NBA Commissioner Adam Silver isn't considering a switch to the NFL to become that league's commissioner, according to ESPN.com's Ramona Shelburne, who also reported that "several different NFL owners have tried to persuade Silver to do so over the course of his five years as the NBA's commissioner."
Silver dismissed any interest in flipping sports:
"I'll just say I have not given it any thought. I feel very fortunate to be in this position. As a longtime fan, as a longtime league employee, the opportunity to become the commissioner of this league was beyond anything I even ever dreamed of as a kid.
"I've loved every day I've been in this job, and I think there's nothing but enormous opportunity ahead for this league. And ultimately, I realize I'm just passing through like every player who's gone through this league and ultimately like every owner, and I feel an enormous obligation to the fans and to this greater NBA family to do my best and try my hardest every day. But that's where 100 percent of my focus is."
Shelburne noted Silver did not explicitly give any indication NFL owners had approached him about the position.
The NFL has reportedly made inquiries in the past. ESPN The Magazine's Don Van Natta Jr. and Seth Wickersham reported in November 2017 that "a confidant of one owner reached out to gauge whether Adam Silver, the NBA commissioner, would be interested in running the NFL, to which Silver immediately said no."

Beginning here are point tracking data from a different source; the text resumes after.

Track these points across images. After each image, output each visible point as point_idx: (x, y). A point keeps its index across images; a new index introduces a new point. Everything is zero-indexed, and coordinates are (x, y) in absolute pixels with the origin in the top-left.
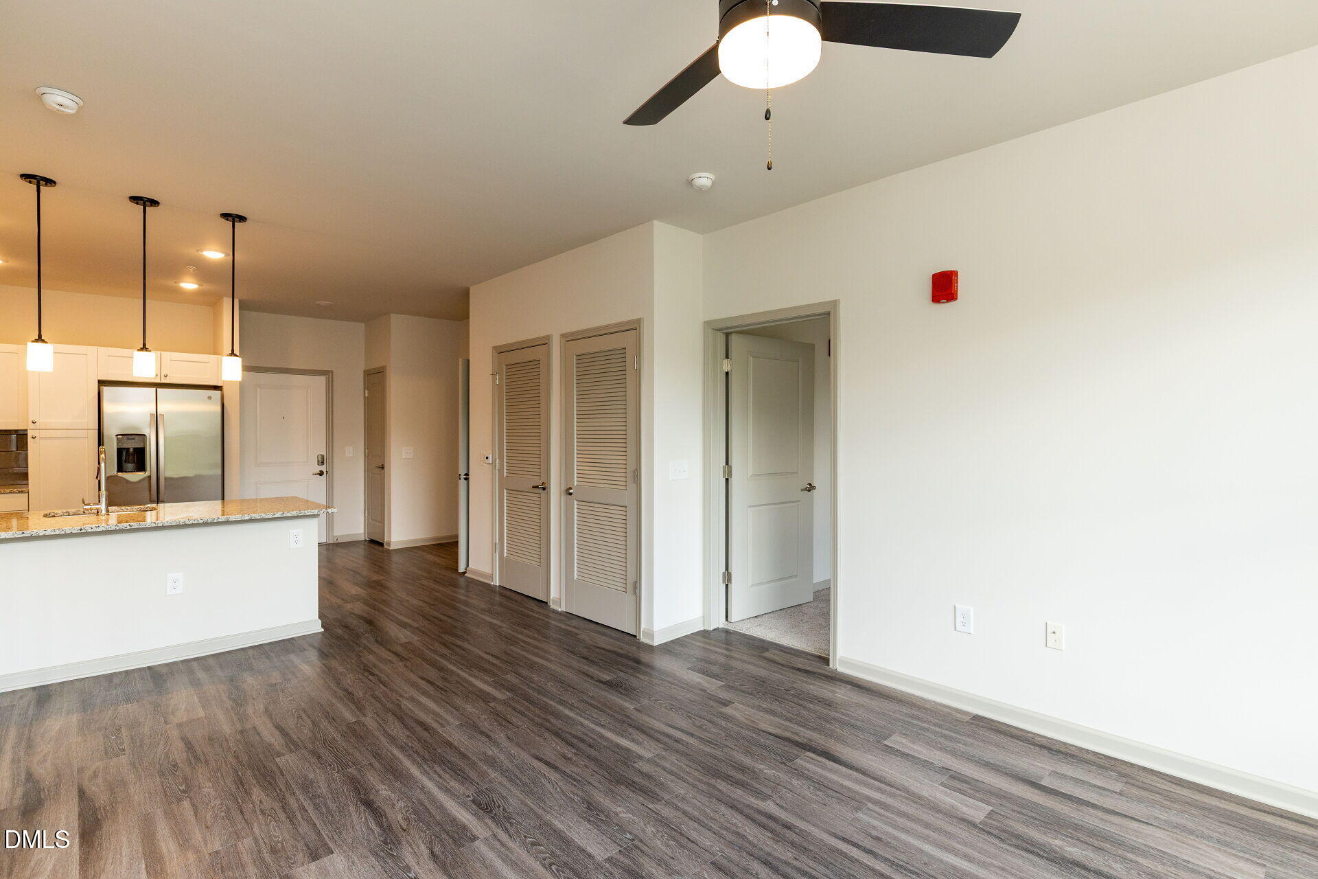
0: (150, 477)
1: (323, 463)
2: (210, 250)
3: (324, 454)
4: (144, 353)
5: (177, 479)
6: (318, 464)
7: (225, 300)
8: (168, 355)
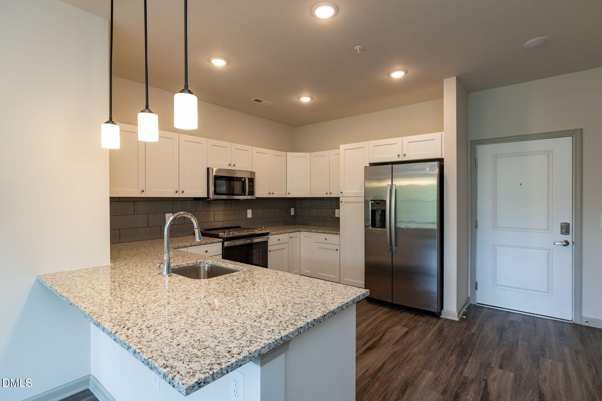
0: (386, 233)
1: (568, 233)
3: (570, 222)
6: (562, 233)
7: (445, 81)
8: (406, 139)
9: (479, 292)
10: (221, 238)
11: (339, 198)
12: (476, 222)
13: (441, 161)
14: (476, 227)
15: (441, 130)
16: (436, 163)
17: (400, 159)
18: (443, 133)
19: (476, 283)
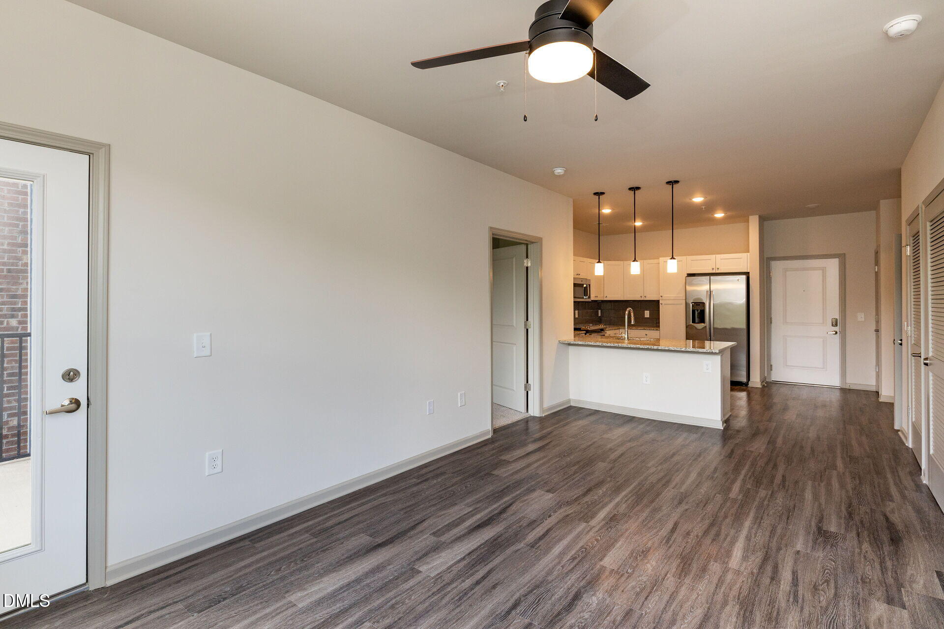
0: (706, 327)
1: (836, 325)
2: (697, 197)
3: (838, 318)
4: (635, 262)
5: (720, 329)
6: (833, 325)
7: (751, 218)
8: (719, 256)
9: (773, 372)
10: (584, 330)
11: (659, 300)
12: (771, 319)
13: (747, 274)
14: (771, 323)
15: (748, 251)
16: (744, 277)
17: (714, 271)
18: (748, 254)
19: (771, 366)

Any switch seems unlikely given Silver is under contract through the 2023-24 season and the NBA is thriving under his watch. Shelburne noted that league revenues have nearly doubled in his five years on the job from $4.8 billion to a projected $9.1 billion.

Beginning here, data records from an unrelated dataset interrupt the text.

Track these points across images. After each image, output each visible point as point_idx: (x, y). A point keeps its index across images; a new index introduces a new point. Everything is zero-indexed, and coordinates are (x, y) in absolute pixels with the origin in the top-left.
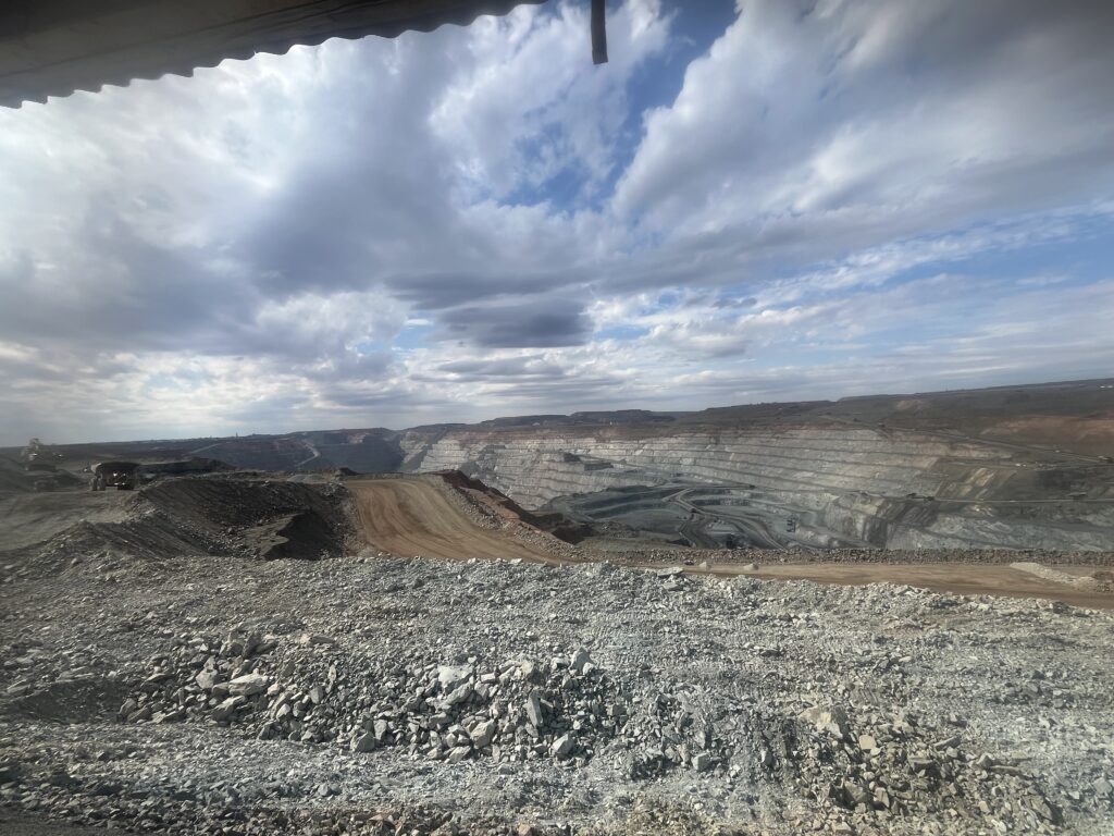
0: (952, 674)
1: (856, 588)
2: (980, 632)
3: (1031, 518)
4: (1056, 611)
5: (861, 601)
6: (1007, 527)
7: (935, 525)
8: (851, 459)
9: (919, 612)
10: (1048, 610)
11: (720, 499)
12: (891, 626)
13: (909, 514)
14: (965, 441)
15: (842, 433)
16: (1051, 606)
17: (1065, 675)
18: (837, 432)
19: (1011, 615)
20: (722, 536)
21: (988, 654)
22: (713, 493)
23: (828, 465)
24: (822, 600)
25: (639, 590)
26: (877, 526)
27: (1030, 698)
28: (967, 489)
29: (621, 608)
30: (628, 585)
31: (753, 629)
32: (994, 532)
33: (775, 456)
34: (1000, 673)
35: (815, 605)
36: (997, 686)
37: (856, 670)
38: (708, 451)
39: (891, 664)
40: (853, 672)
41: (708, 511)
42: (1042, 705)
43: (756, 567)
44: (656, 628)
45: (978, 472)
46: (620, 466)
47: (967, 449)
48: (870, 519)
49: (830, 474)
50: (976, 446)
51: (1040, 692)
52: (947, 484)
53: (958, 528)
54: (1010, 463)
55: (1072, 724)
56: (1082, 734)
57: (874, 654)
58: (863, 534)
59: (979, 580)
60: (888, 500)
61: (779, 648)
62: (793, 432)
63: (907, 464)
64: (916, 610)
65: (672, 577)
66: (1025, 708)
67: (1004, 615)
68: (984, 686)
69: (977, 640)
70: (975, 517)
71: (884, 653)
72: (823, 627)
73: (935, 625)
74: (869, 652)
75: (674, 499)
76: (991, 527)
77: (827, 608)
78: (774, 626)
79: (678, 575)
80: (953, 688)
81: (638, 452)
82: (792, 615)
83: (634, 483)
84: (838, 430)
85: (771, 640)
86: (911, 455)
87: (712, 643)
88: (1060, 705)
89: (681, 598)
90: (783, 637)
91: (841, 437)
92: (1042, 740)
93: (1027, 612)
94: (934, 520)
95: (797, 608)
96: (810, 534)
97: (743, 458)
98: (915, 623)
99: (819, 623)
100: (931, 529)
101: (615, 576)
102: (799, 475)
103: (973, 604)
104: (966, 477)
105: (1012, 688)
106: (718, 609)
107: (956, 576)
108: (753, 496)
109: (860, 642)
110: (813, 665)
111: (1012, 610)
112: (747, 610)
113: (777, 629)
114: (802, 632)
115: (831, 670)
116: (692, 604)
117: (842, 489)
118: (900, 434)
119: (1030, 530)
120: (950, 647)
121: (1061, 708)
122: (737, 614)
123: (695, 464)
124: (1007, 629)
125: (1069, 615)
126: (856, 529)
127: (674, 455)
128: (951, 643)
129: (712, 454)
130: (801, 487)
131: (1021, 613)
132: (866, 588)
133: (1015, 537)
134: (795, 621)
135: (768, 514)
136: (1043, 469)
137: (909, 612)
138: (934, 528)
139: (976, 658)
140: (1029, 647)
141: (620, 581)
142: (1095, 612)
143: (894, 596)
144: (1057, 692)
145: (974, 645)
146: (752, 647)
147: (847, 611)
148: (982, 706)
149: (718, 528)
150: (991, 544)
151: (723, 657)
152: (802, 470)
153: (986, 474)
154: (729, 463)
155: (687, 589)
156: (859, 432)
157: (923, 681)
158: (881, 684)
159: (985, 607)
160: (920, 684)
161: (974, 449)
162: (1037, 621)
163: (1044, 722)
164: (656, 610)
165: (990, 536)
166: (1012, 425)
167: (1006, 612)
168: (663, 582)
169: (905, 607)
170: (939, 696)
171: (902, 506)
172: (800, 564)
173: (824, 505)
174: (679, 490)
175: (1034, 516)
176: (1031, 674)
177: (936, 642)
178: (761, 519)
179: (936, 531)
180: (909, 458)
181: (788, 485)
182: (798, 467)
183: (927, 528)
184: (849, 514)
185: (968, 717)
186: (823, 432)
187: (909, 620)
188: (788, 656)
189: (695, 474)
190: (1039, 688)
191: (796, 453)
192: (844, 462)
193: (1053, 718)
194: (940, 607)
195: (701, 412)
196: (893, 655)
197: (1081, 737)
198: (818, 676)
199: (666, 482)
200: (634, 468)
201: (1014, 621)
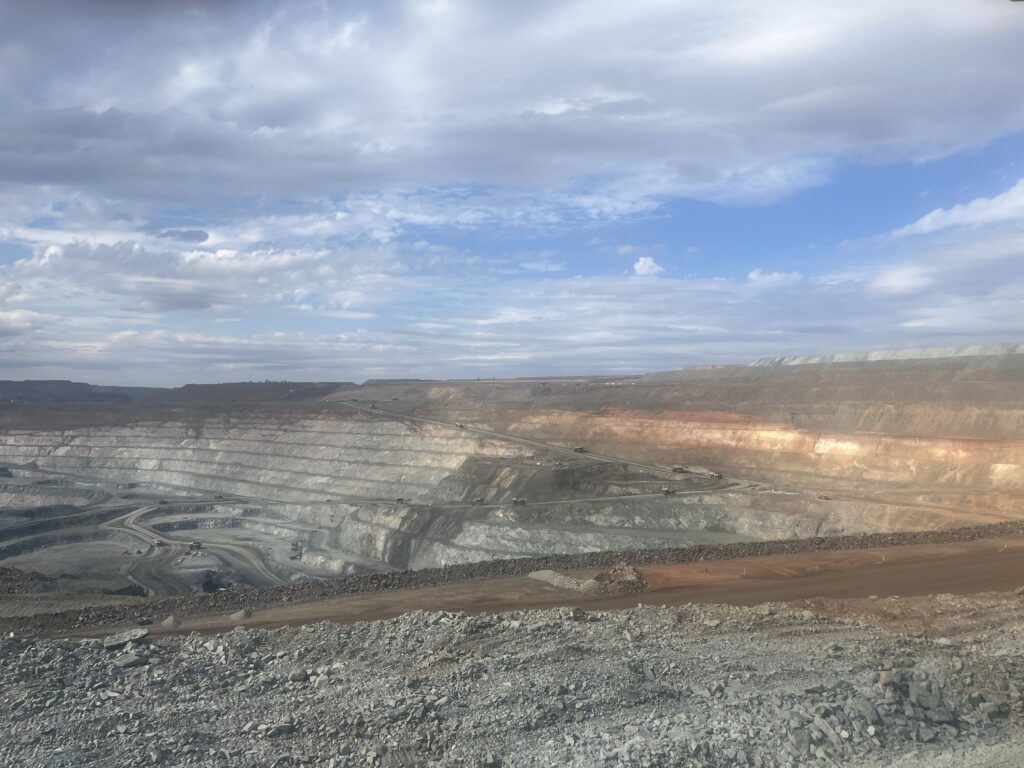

While the NFL continues to bring in enormous ratings and remains the biggest of the American sports leagues, it has also been plagued by a number of controversies in recent years, from the debate over players' kneeling during the national anthem to protest racial discrimination and police brutality to the league's slow response to concerns over head trauma and concussions.
The NBA, however, has been far more supportive of its players' taking political stances and speaking out against inequality and other issues.
"I think the NBA recognizes the intersectionality of race, culture and socioeconomic status of its players," said Malo Andre Hutson, an associate professor of urban planning at Columbia University, to Talya Minsberg of the New York Times in December. "I think it comes all the way from the commissioners to coaches."
As Minsberg noted, that has earned the NBA the title of "wokest" sports league, a description Silver is happy to embrace.
"I didn't know we were given that designation," he said, laughing. "But I understand the sentiment and we're proud of that."